# JBoss 4.0.2 - Probleme mit der Spezifikation



## Enrico (27. Jul 2005)

Ich habe jetzt zu Testzwecken den JBoss 4.0.2 installiert. Ging auch alles ganz gut. Jetzt wollte ich meine Entity Beans alles schon im jar verpackt ins Verzeichnis stellen und bei den Beans die eine Home-Methode (ejbHome<Method>) enthalten, bekomm ich folgende Meldung:

Each Method defined in the entity bean's home interface must be either create or finder method.
Dann wirft er halt ne Deployment Exception und weigert sich das zu deployen.

Auf dem BEA WEBLOGIC läuft das ganze. In der Literatur hab ich auch nirgends gefunden, das Home-Methoden verboten sind.
Kann man das Problem lösen? Bin leider schon am Verzweifeln. :cry:


----------



## Enrico (3. Aug 2005)

Übrigens, der JBoss ist auf dem Betriebssystem SuSE Linux installiert.
Hat irgendjemand eine Idee?


----------



## Bleiglanz (3. Aug 2005)

hasst du die J2EE1.4 RI (den Sun appserver)

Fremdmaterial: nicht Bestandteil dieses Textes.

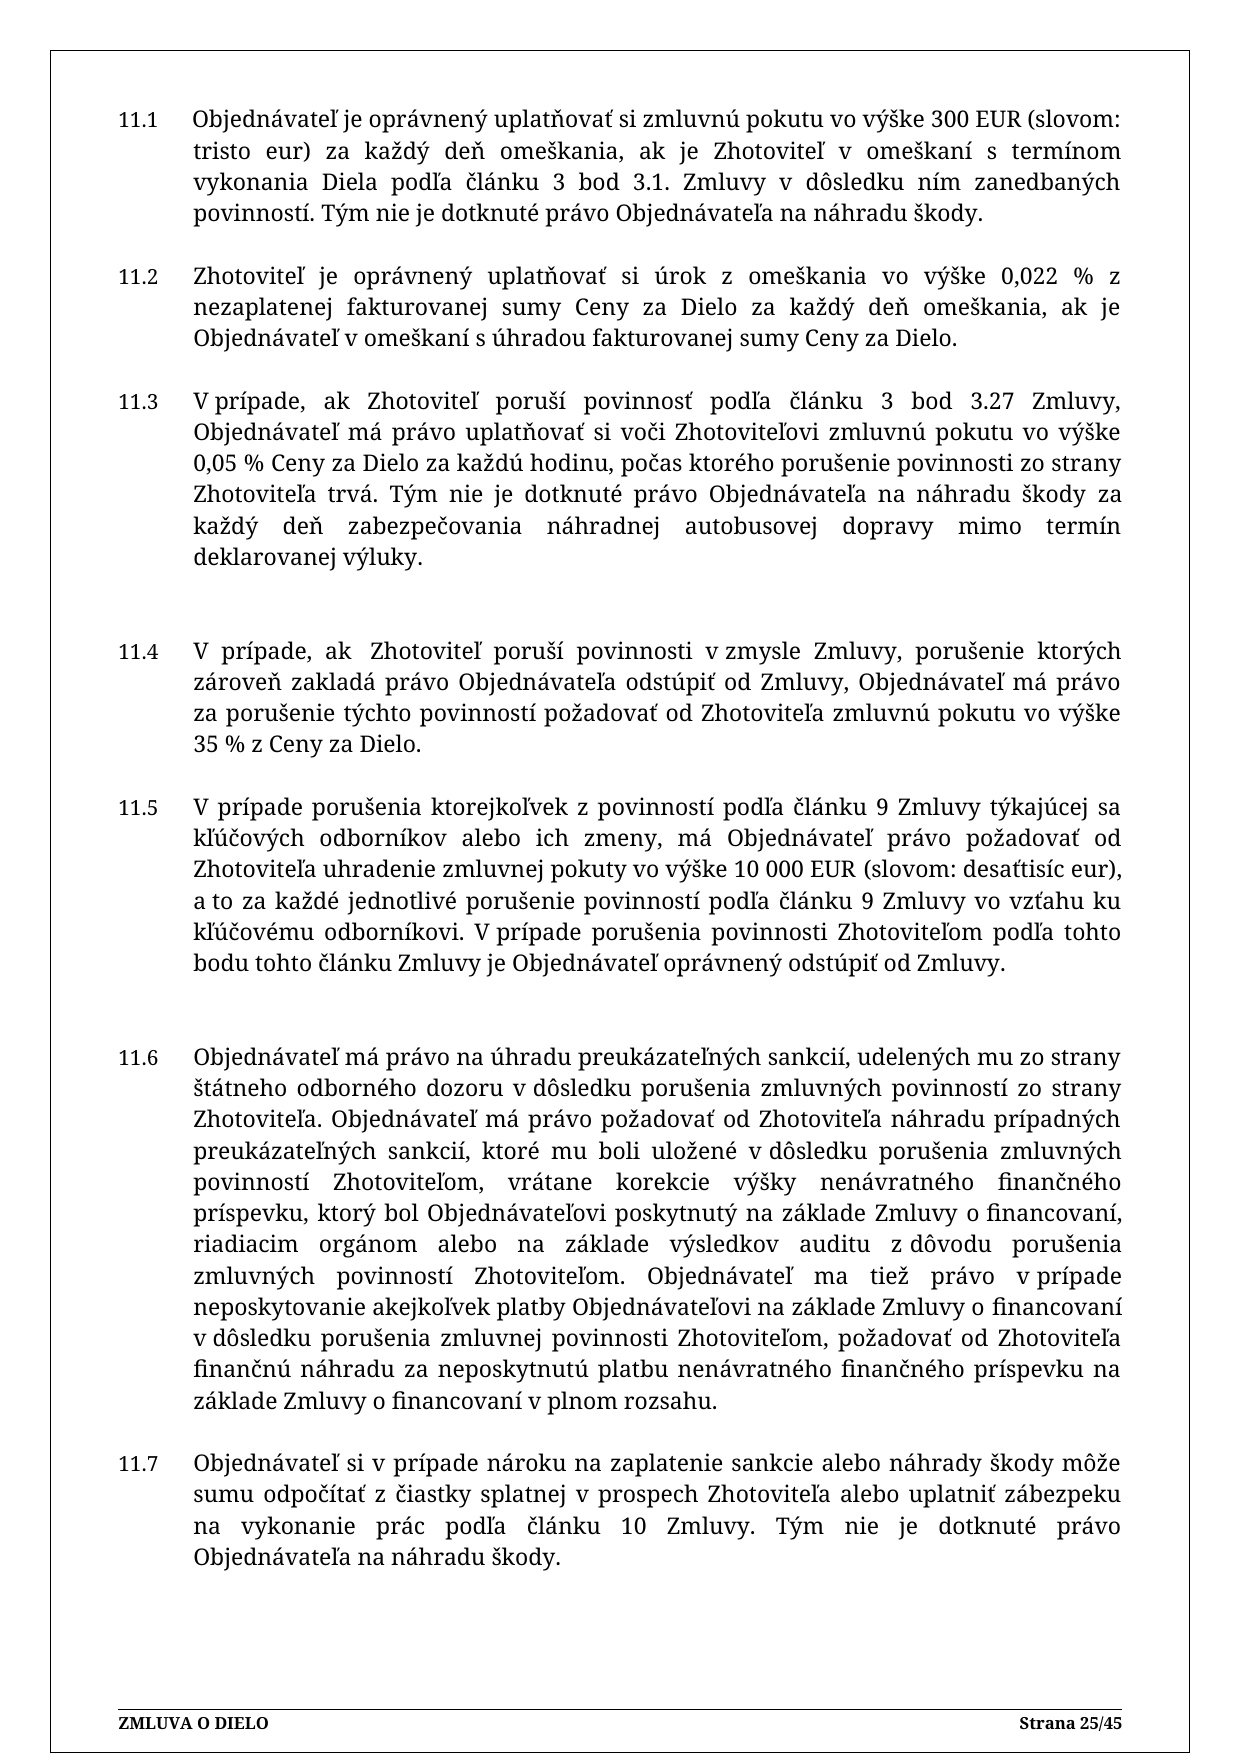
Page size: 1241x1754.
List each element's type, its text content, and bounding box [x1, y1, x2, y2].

dann jags mal durch das deploytool und klick auf verify

oder poste mal was aus der ejb-jar.xml und der Beanklasse, was soll die Methode denn zurückgeben?


----------



## Enrico (4. Aug 2005)

Hallo,

als ich grad Dir meine ejb-jar-Datei reinkopierte ist mir etwas aufgefallen, und da man ja wenn man die Lösung findet reinposten soll, hier des Rätsels Lösung, die ich bestimmt nicht gefunden hätte, wenn Bleiglanz nicht gefragt hätte. 
Also in der Zeile mit dem DOCTYPE stand bei mir die Version 1.1; der BEA Weblogic scheint sich nicht daran zu stören, aber der JBoss. Da es EJBs der zweiten Generation sind, hab ich die Version in 2.0 geändert und es ließ sich deployen. Oben die fehlerhafte Datei und unten die korrigierte. Ich Dank Dir Bleiglanz. 

<?xml version="1.0"?>
<!DOCTYPE ejb-jar PUBLIC '-//Sun Microsystems, Inc.//DTD Enterprise JavaBeans 1.1//EN' 'http://java.sun.com/j2ee/dtds/ejb-jar_1_1.dtd'>
<ejb-jar>
    <enterprise-beans>
        <entity>
            <description></description>
            <ejb-name>KdMass</ejb-name>
            <home>de.business.mass.ejb.KdMassHome</home>
            <remote>de.business.mass.ejb.KdMass</remote>
            <ejb-class>de.business.mass.ejb.KdMassEJB</ejb-class>
            <persistence-type>Bean</persistence-type>
            <prim-key-class>de.business.mass.ejb.KdMassPK</prim-key-class>
            <reentrant>False</reentrant>
        </entity>
    </enterprise-beans>
    <assembly-descriptor>
        <container-transaction>
            <method>
                <ejb-name>KdMass</ejb-name>
                <method-name>*</method-name>
            </method>
            <trans-attribute>Required</trans-attribute>
        </container-transaction>
    </assembly-descriptor>
</ejb-jar>


<?xml version="1.0"?>
<!DOCTYPE ejb-jar PUBLIC '-//Sun Microsystems, Inc.//DTD Enterprise JavaBeans 2.0//EN' 'http://java.sun.com/j2ee/dtds/ejb-jar_2_0.dtd'>
<ejb-jar>
    <enterprise-beans>
        <entity>
            <description></description>
            <ejb-name>KdMass</ejb-name>
            <home>de.business.mass.ejb.KdMassHome</home>
            <remote>de.business.mass.ejb.KdMass</remote>
            <ejb-class>de.business.mass.ejb.KdMassEJB</ejb-class>
            <persistence-type>Bean</persistence-type>
            <prim-key-class>de.business.mass.ejb.KdMassPK</prim-key-class>
            <reentrant>False</reentrant>
        </entity>
    </enterprise-beans>
    <assembly-descriptor>
        <container-transaction>
            <method>
                <ejb-name>KdMass</ejb-name>
                <method-name>*</method-name>
            </method>
            <trans-attribute>Required</trans-attribute>
        </container-transaction>
    </assembly-descriptor>
</ejb-jar>


----------